— Exercise instructions —
Begin with the line where "right shoulder: (645, 381)" appears. Set down that line and the rest of the records below it exactly as given.

== Available data ==

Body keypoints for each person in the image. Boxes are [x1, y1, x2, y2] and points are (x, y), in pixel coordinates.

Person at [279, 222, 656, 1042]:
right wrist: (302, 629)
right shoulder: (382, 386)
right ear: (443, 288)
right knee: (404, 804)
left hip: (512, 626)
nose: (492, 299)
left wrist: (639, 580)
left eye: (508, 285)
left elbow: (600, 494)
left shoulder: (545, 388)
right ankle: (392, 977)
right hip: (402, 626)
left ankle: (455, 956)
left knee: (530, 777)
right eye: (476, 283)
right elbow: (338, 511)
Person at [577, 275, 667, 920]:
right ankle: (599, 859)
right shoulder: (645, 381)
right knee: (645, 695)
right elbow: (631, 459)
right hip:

===

— Result of this task —
right shoulder: (645, 381)
right knee: (645, 695)
right elbow: (631, 459)
right hip:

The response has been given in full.